Thursday, February 12, 2015

The Male Gaze and Patriarchy

The male gaze has existed long before there was a term for it. Male artists from the earliest known artistic periods in the Western world continuously used sexualized and idealized depictions of women in their work. It is said that art mimics the culture of a period, which surely can begin to explain why the female was objectified in so many popular paintings by the most well-known artists during their careers. As far as we know about the medieval period and onward, the woman represented a spectacle for the male. Some men were even lucky enough to own the women which they painted to exhibit their prized possessions and gloat to other men who were simply spectators. John Berger illustrates this example through his analysis of Rubens’s painting The Judgment of Paris: “Paris awards the apple to the woman he finds most beautiful…The prize is to be owned by a judge – that is to say to be available to him” (62). Because of this, some women feel the need to objectify themselves under the male gaze in order to be won. It is understandable why women would subject themselves to this type of oppression when we remember that at that time women had no way to sustain themselves without marriage. Obviously though, even with a gradual increase in opportunities that allow women to be independent, the male gaze still plays a huge role in our media even though the nude has fallen out of favor in art. Now, women do not even necessarily need to be nude in order to be subject to the same male gaze that resulted from historical paintings. Berger notes, “…the essential use to which their [women’s] images are put, has not changed…because the ‘ideal’ spectator is always assumed to be male and the image of the woman is designed to flatter him” (64). Just looking at magazines and advertisements directed at both males and females, we understand the sexual undertones and whose attention is to be caught by these images.

Ciara, Vibe Magazine, 2008
 
Kim Kardashian, British GQ Magazine, 2014
 
But where did the male gaze begin and why does it have such a stronghold in our society? Bell Hooks explains that only in a society where patriarchy reigns could this form of oppression against women occur. She defines patriarchy as, “a political-social system that insists that males are inherently dominating, superior to everything and everyone deemed weak, especially females…” (Hooks, 18). We are all familiar with this structure even if we don’t consciously recognize it as patriarchy. It shapes our beliefs, behaviors, outlooks and the like. Even I, as someone who is completely against oppressing groups based on senseless social conventions, can behave according to what patriarchy considers acceptable for a young adult male. Hooks interestingly explains how this structure negatively affects men as well: “Patriarchy as a system has denied males full access to emotional well-being, which is not the same as feeling rewarded, successful, or powerful because of one’s capacity to assert control over others” (31). I have been conditioned by my well-intentioned parents and caretakers to remain in the lines of what society has considered acceptable for males, which includes the repression of emotions that Hooks highlights in her book.
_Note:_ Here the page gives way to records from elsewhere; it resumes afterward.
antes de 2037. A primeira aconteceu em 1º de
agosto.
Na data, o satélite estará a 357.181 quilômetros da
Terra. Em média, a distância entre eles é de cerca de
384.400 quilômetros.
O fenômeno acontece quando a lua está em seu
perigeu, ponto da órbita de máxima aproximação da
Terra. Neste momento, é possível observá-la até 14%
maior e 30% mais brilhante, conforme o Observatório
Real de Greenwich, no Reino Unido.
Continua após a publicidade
Of course, however, women are particularly disadvantaged by this system because they are not the ones in power to change what determines how they should behave and how they are perceived. This explains why art and media have historically been so important in perpetuating patriarchy, because it is the men in power that have control over the creation of the image of the ideal woman. Women then become captivated by a fantasy image of a woman of which they are meant to emulate. This then leads back to Berger’s idea of the male gaze because women then become preoccupied with how closely they live up to that image and if men see them as such. He explains it this way: “Men look at women. Women watch themselves being looked at” (47).

The only way that the objectification/self-objectification of women can be stopped is if our patriarchal structure is recognized as the main issue. It is simply not enough to denounce the structure, as Hooks explains, but we must all work to act against it (33). Some of us may realize how patriarchy oppresses both men and women but may still act to perpetuate it because of the ways in which we are taught to understand the status quo social structure. Also, it is the fault of both men and women that patriarchy continues to thrive so it should not be seen as a men versus women issue, but a human issue.


Works Cited


Berger, John. Ways of Seeing. London: Penguin, 1972. 45-65.
 
Hooks, Bell. "Understanding Patriarchy." The Will to Change: Men, Masculinity, and Love. New York: Atria, 2004. 17-33.